General pokemon game knowledge

Misc

  • The 4F character is the <LINE> character. The reason it's used in the 1500 payload is to set the text writing pointer to a predictable location (the start of the textbox), as this pointer is written to the jump destination, and will be the first two bytes that are executed.
  • The first self-contained bootstrap on the glitch city page works on JP - I've just tested it, the jump destination is $CD46 - but player and pokemon names are too short to store anything useful, and usually names are first copied to wStringBuffer1 ($D05B) before being executed, so they're truncated. There may be ways to chain multiple strings together by jumping to a different one (like with the 3F/<ENEMY> character, and doing something like "4F 15 08 05 C9 3F" followed by "15 00 <code>" in wOTClassName), but it's a bit complicated in this exploit scenario. (letterbombs by attaching mail to traded mon are very much possible with this)
  • Across the article Nintendo is attributed for various things in Game Freak's game. The character encoding and the mobile scripts being a few examples.

Lacking research

  • I wonder if the limit_crystal packet includes the remaining battle time for the player, as the battle needs to stop before the timer runs out for the player with the least time.
  • There's various things that must be transferred during battle which might be amongst the packets you weren't sure about. One are the configurable battle messages through the easy chat system, printed at the start of a battle, and when the opponent wins or loses. Another being the mobile trainer cards, which you won't see unless you've made your own.

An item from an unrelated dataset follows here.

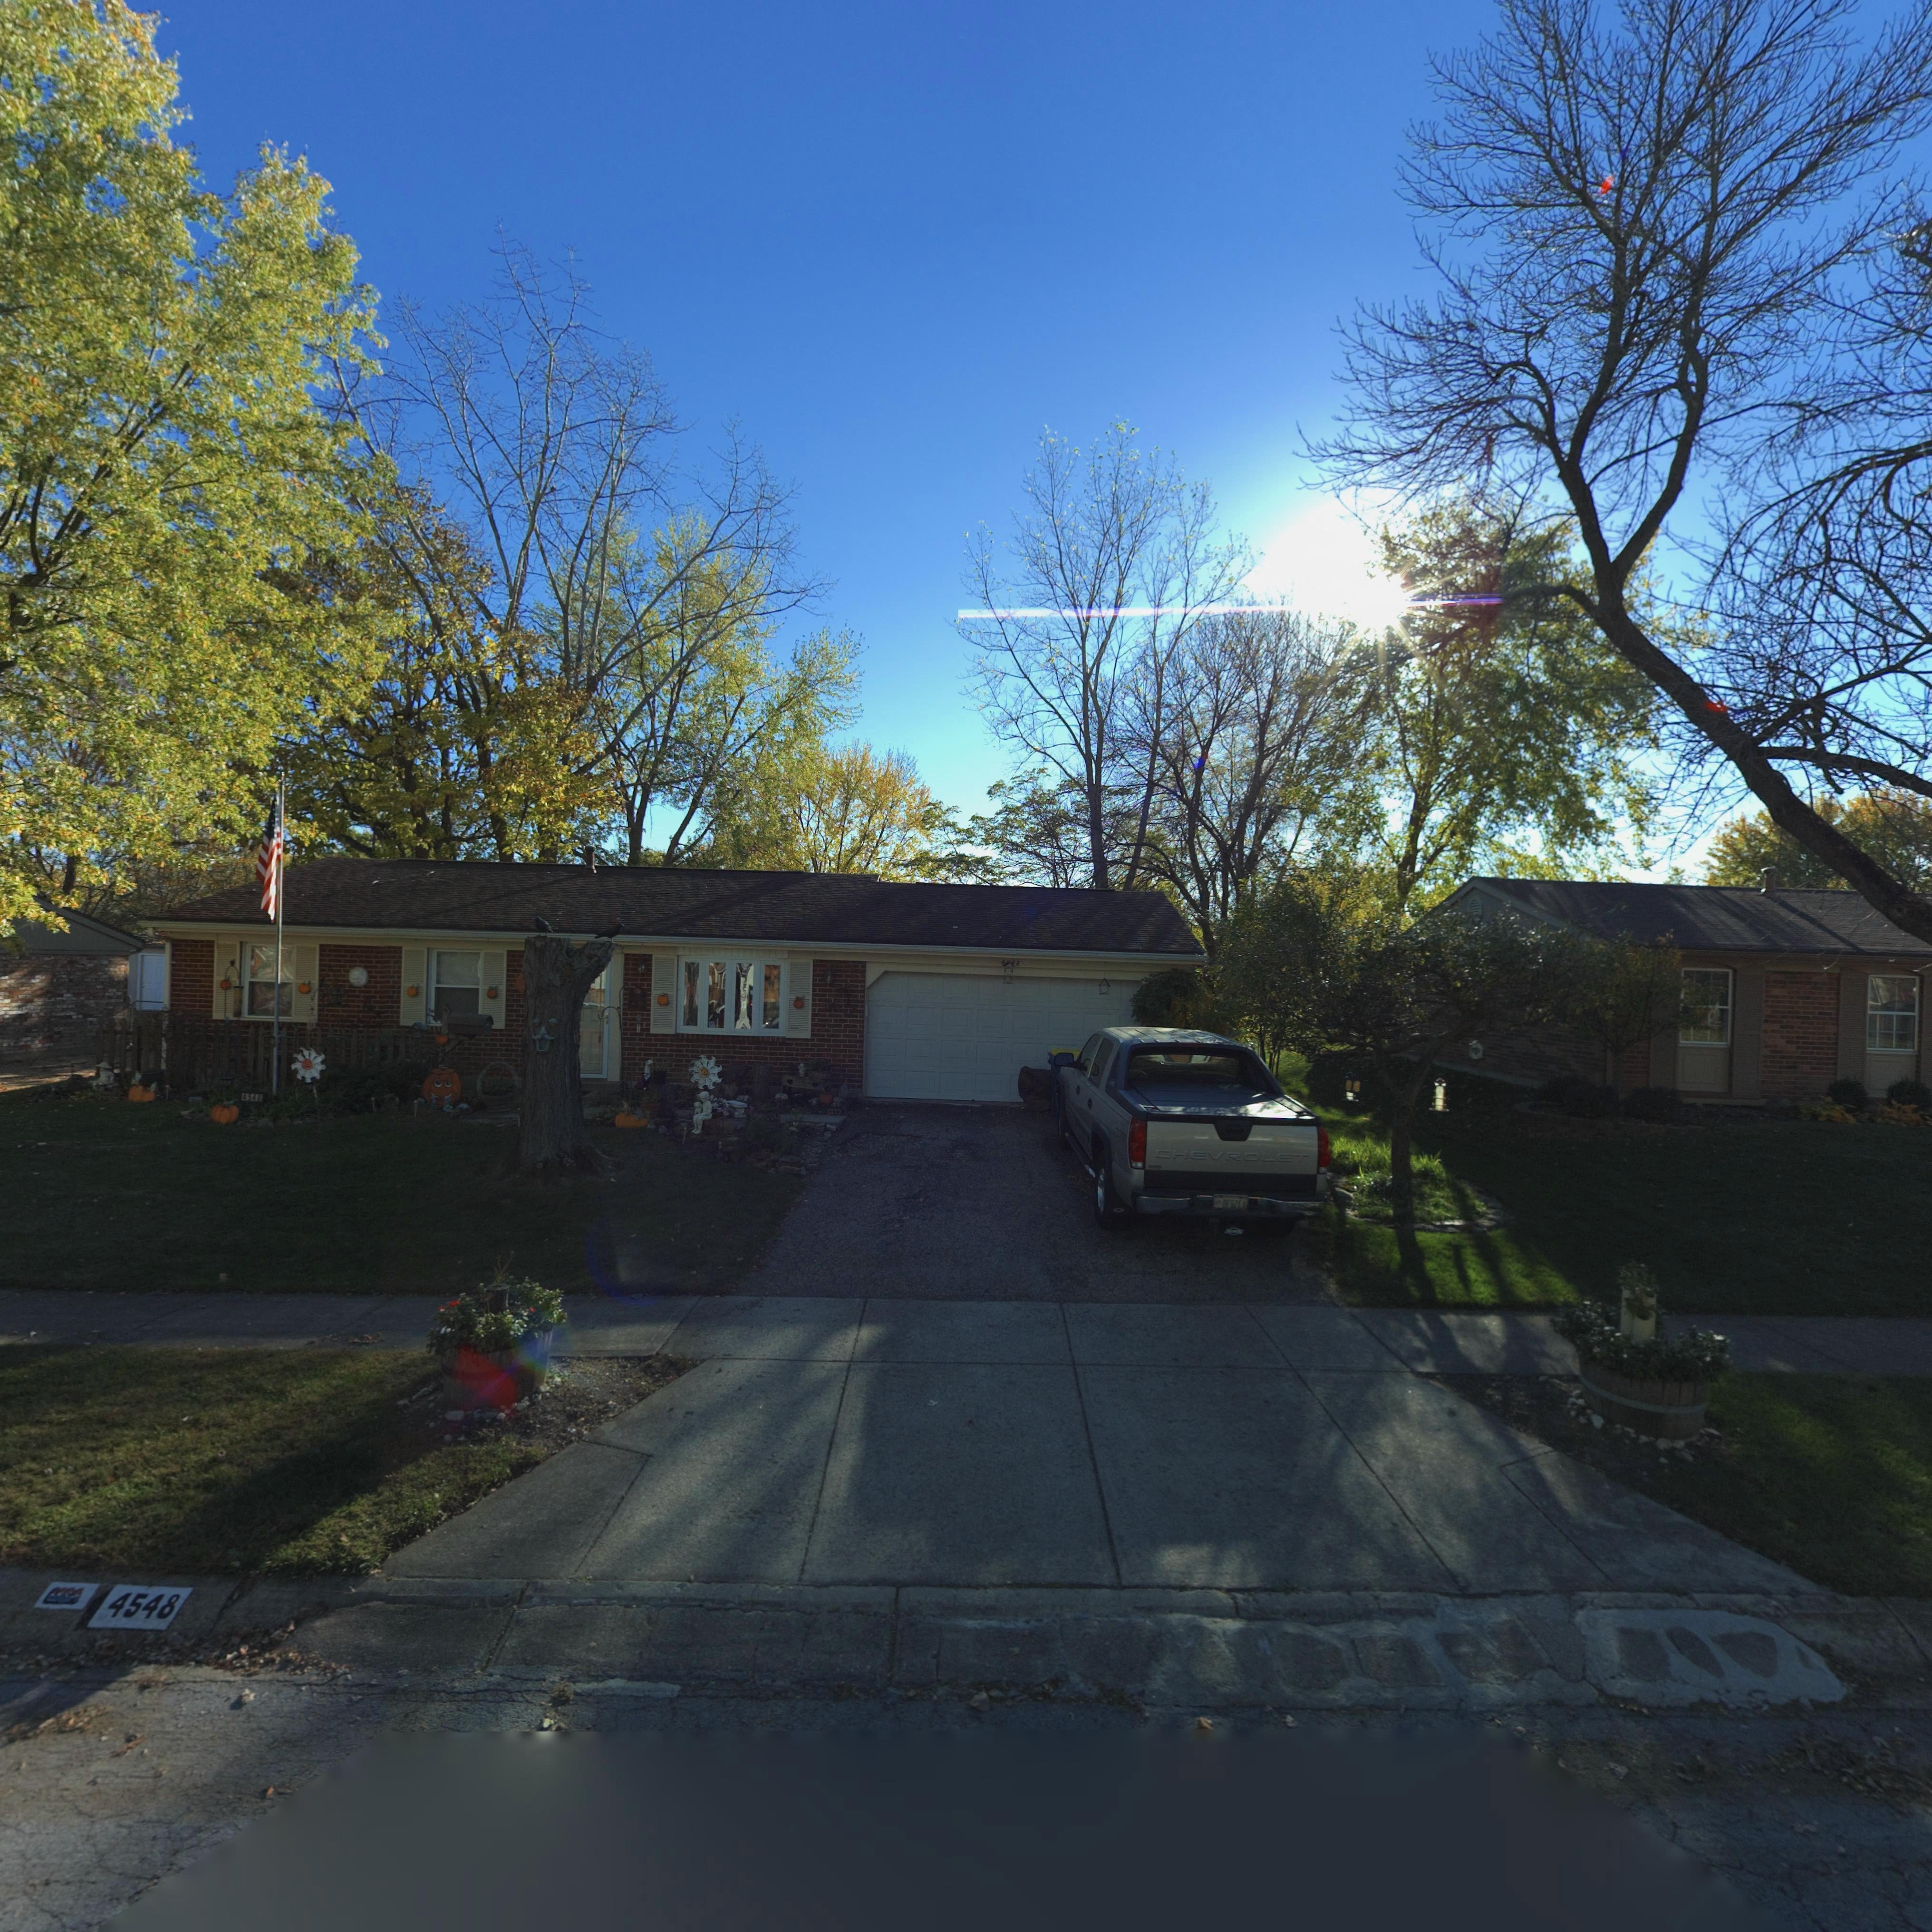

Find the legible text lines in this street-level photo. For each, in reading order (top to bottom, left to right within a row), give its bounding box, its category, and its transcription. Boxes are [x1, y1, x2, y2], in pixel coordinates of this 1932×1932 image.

[1000, 959, 1021, 966] StreetNumber: 4**8
[242, 1092, 262, 1102] StreetNumber: 4548
[106, 1591, 183, 1621] StreetNumber: 4548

Research on the effect of the 3F control character

I'd like to start by mentioning that I enjoyed your article, it goes into a lot of original research that I haven't seen documented yet, but one thing that bothers me is that the mechanics of the final exploit are never explained, so I decided to research this myself.

Character 3F is <ENEMY> which causes the text parser to call PrintEnemysName to print wOTClassName during link battles. Writing this in wOTClassName causes an infinitely recursive loop when <ENEMY> is parsed.

This loop causes a stack overflow, putting the stack pointer in SRAM. Thankfully, nothing in this loop is reading values from the stack, as it's only pushing and calling. However, once an interrupt triggers, it needs to store the address to return to. Since we can't write to SRAM as it's closed, writes will be ignored, and reads will (usually) all be $FFFF.
However, once the interrupt returns through reti, it returns into $D9D9 thanks to open bus behavior (D9 is the reti instruction). Open bus behavior is when a device stops pulling data lines (as is the case here since SRAM is closed), and for a short time the last value is preserved and will be read, in this case D9 from the last instruction read. This jumps lands in a nop sled, until the timer interrupt occurs.
The timer interrupt, since the mobile adapter is turned on, will attempt to bankswitch to bank $44, however, in doing so it'll encounter a ret instruction instead, now jumping to $C9C9, which is part of WRAM. This time interrupts are disabled (reti enables them), so it can slide indefinitely along WRAM. With some luck there's no bytes in the way that break the slide, and it'll end up
at the controllable data area, $CA4F.

This is a lucky turn of events, since if the timer interrupt happens at a moment when the stack pointer hasn't fully reached SRAM yet, different things can happen depending on what code finally tries reading from the SRAM. One particularly bad example is when a ret instruction reads only the upper half of the address from WRAM, and the lower half from SRAM (with open bus
behavior, so always C9), as this will jump to the address $xxC9, where xx is the upper part of the real return address. And that's without mentioning that open bus behavior is hard to predict, and while it might work with an MBC30 in GBC double-speed mode (the few people I've consulted say it would probably be fast enough to read the same value twice), it likely doesn't work with flashcarts and a fair amount of different emulators.